Discussie schuwt Van der Linden niet. “Ik vraag altijd: wie is er in de Palestijnse gebieden geweest of heeft daar familie? Slechts heel af en toe gaat er een vinger op. Niet om bijdehand te doen, maar vervolgens vertel ik dat ik er ben geweest en dat ik een en ander dus met eigen ogen heb gezien.
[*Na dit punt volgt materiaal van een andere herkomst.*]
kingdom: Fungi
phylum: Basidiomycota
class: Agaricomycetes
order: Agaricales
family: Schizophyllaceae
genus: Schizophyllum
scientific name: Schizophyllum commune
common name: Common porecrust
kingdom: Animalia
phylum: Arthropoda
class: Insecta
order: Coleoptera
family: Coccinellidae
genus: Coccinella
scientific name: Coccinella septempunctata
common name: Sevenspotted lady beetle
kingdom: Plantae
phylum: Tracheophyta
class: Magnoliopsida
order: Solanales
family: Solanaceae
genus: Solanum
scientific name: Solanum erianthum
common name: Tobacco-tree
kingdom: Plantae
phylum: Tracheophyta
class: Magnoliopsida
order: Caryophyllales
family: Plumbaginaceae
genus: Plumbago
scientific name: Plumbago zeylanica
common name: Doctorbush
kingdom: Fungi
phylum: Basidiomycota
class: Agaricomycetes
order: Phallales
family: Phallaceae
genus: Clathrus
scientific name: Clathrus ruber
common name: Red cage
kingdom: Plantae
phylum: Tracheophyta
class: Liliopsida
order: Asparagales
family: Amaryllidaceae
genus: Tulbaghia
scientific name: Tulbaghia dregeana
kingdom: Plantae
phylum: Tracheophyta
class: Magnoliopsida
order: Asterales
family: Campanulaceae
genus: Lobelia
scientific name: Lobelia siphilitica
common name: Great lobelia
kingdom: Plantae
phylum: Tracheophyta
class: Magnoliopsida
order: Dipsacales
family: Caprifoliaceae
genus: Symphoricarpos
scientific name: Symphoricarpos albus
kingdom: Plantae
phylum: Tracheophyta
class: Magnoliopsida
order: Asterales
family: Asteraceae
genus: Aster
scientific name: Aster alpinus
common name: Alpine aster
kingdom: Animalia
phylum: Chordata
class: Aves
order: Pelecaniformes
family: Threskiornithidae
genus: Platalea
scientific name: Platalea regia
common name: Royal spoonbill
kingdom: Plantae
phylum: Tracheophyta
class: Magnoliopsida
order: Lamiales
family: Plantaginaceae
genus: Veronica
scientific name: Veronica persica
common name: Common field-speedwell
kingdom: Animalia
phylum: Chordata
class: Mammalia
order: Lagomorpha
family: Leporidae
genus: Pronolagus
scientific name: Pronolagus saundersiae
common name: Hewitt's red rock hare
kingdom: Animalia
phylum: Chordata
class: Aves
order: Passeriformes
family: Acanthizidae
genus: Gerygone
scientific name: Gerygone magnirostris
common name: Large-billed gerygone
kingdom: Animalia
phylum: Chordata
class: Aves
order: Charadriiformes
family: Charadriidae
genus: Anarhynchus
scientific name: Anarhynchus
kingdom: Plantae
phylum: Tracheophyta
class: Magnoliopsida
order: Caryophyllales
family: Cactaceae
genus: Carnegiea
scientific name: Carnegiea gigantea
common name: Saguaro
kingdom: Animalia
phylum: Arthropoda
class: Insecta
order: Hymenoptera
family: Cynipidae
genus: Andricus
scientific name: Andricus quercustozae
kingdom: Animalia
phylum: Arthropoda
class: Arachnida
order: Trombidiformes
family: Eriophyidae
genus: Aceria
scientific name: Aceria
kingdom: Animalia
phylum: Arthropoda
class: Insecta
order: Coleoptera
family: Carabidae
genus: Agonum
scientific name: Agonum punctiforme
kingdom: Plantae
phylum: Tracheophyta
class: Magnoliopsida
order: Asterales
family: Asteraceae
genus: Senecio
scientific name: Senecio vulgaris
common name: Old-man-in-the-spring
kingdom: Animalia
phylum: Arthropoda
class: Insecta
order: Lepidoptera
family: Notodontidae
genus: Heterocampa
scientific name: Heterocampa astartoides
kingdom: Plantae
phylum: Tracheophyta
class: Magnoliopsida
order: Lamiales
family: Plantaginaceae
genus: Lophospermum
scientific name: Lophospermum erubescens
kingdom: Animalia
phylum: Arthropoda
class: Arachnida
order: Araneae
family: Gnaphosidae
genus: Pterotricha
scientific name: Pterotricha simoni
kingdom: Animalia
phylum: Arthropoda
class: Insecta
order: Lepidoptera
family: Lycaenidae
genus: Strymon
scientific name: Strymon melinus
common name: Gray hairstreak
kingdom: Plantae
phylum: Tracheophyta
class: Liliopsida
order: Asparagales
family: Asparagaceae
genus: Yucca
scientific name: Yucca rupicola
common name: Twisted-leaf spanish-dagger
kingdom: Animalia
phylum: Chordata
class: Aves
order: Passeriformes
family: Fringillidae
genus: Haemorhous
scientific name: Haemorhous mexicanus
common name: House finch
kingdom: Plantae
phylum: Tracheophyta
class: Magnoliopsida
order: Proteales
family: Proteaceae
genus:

Ik kan net even een ander beeld schetsen dan dat wat in de media wordt getoond. Van het verleden leren is prachtig, maar je moet wel beginnen in het nu, door nu te onderzoeken wat er echt aan de hand is.”
Stilstaan bij de Tweede Wereldoorlog helpt kinderen ook zeventig jaar na de bevrijding om hun eigen keuzes te maken, vindt Oudemans. “Het zet ze aan het denken over wat voor hen de waarheid is en hoe te functioneren in een samenleving met verschillende denkbeelden. Hoe ga je om met de ideeën van politieke partijen en hoe houden we rekening met elkaar.”
Het zijn thema’s die uiteindelijk in elke geschiedenisles aan bod komen, ongeacht de oorlog die je behandelt, meent Schiere. “Elke oorlog brengt aspecten als veiligheid en vertrouwen met zich. Maar welke andere oorlog je ook neemt, het blijft op afstand. Terwijl dit stuk geschiedenis die afstand verkleint en de oorlog ineens heel tastbaar is.”